Segmentation data

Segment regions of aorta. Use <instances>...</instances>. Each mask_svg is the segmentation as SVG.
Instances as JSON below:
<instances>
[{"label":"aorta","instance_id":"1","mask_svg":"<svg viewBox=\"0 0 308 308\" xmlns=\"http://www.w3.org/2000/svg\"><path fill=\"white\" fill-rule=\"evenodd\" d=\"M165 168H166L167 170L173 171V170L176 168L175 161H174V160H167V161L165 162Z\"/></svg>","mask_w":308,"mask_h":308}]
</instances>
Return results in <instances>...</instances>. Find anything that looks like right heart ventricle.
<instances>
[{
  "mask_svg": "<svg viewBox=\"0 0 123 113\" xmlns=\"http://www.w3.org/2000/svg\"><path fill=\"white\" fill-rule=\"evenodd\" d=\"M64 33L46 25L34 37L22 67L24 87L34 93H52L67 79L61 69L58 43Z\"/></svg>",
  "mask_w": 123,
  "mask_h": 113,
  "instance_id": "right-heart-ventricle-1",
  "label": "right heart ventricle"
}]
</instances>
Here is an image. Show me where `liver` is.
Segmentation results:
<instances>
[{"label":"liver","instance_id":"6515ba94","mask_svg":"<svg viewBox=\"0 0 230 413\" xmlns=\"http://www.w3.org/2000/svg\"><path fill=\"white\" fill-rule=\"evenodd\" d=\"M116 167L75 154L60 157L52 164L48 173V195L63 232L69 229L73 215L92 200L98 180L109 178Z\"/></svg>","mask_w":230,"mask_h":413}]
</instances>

--

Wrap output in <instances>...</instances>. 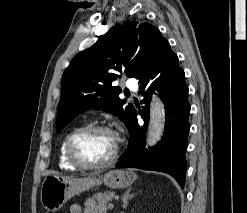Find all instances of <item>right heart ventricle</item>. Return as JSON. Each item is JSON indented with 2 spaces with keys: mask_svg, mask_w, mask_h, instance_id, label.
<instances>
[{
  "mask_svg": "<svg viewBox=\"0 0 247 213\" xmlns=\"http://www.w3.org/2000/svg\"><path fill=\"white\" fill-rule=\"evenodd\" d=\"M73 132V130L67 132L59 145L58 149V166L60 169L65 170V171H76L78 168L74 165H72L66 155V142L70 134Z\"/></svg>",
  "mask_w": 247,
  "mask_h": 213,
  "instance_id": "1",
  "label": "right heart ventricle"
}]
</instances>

→ **Written instruction**
Find every line in the items above that contains the word "results" and copy each of those lines in full.

→ **Expected answer**
Return results in <instances>...</instances>. Find anything that looks like right heart ventricle.
Segmentation results:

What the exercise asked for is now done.